Шляпы на голове существа не имелось, однако копна пыльных, мелко вьющихся волос покрывала весь череп, спадая сзади на шею.
Выступающие костистые виски, казалось, проталкивались сквозь похожую на парик шевелюру. Глаза – страшно светлые, стеклянистые, с зеницами до того уж маленькими, что почти и невидимыми.
Если Мальчику и не ухватить воспринять все это с первого взгляда, он по крайности уяснил, что перед ним стоит некто, вблизи его дома никогда не встречавшийся. В определенном смысле – существо из другого отряда. Да, но что же делало этого господина столь отличным от всех прочих? Волосы кудрявы и пыльны. Довольно противно, но ничего монструозного в этом нет. Голова длинна и огромна. Но почему же это, само по себе, должно быть отталкивающим или непереносимым? Глаза бледны и почти лишены зрачков, ну и что с того? Зрачки-то все же имеются, а особой необходимости расширяться у них явным образом нет.
Мальчик на мельчайшую долю секунды опустил глаза – одна из ног существа поднялась и с отталкивающей неспешностью почесала супротивное бедро.
Мальчика слегка передернуло, но почему? Ничего дурного господин этот не сделал.
И однако же, все переменилось. Все стало неправильным, и Мальчик, чье сердце билось часто и гулко, уставился на пришлеца с опаской. И тогда длинная, косматая голова приопустилась и помоталась из стороны в сторону.
– Что тебе нужно? – спросил Мальчик. – Кто ты?
Господин перестал мотать башкой и, оскалив в улыбке зубы, вперился в Мальчика взглядом.
– Кто ты? – повторил Мальчик. – Как тебя звать?
Существо в черном распрямилось и замерло, как вкопанное; что-то напыщенное проступило в нем. Впрочем, поперек лица его расползлась, точно зияющая рана, улыбка.
– Я Козел, – сказало оно (слова эти с трудом протиснулись сквозь его блестящие зубы). – Я пришел сказать тебе добро пожаловать, дитя. Да… да… сказать тебе добро пожаловать…

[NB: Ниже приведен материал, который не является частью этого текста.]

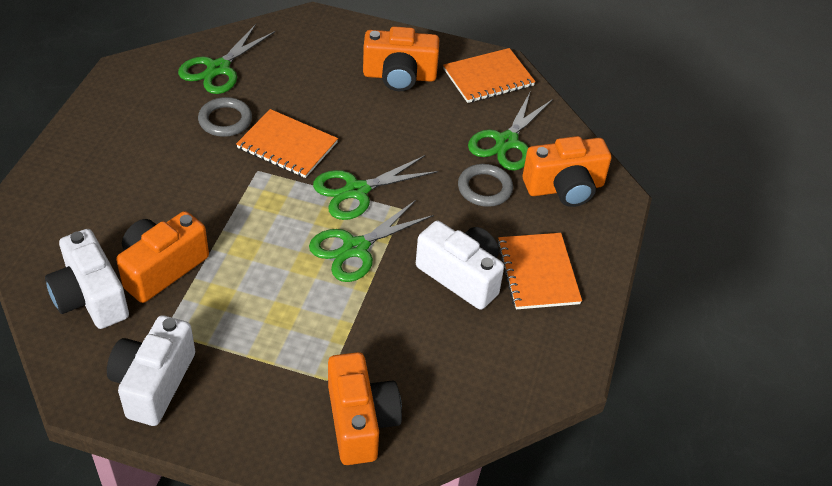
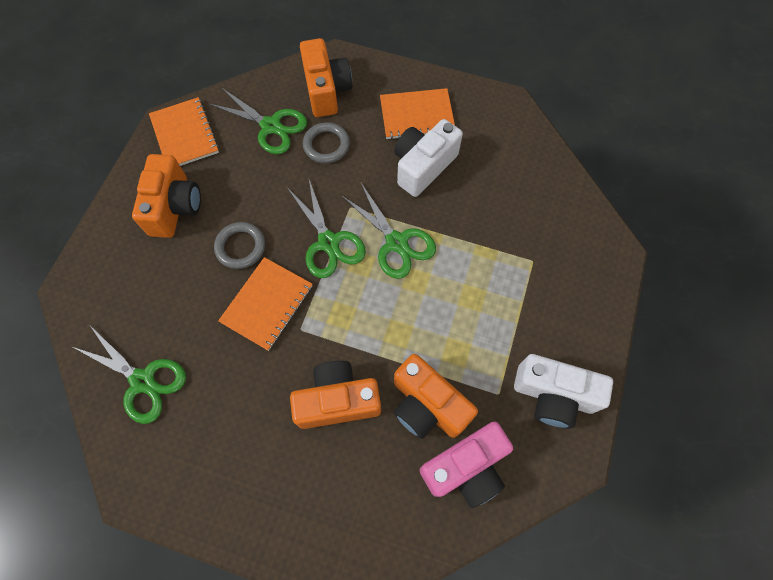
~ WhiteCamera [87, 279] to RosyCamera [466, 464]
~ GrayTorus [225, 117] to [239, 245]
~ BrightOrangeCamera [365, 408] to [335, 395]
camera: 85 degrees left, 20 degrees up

Затем человек, отрекомендовавшийся Козлом, как-то бочком подступил к Мальчику – мерзким, крадущимся шажком, – одна из ног, завершив шажок, начала подергивать на копыто похожим сапогом, который почти жеманными движениями раскидывал в стороны белую пыль, показывая трещину, шедшую по середине ранта. Мальчик невольно отступил еще на шаг, но не смог при этом оторвать взгляд от непристойного окончания ноги. Треснувшая нога – вещь не из тех, какие человек, пребывающий в здравом уме, станет выставлять постороннему напоказ. Козел же не предпринимал ничего – только двигал ею туда и сюда да время от времени отводил взгляд от тонкого песка, сыпавшегося из трещины, опадая на землю.
– Дитя, – сказал Козел (продолжая скрести пыль), – не отшатывайся от меня. Хочешь, я тебя понесу?
– Нет! – вскрикнул Мальчик так быстро и громко, что улыбка Козла угасла и тут же снова включилась, как свет.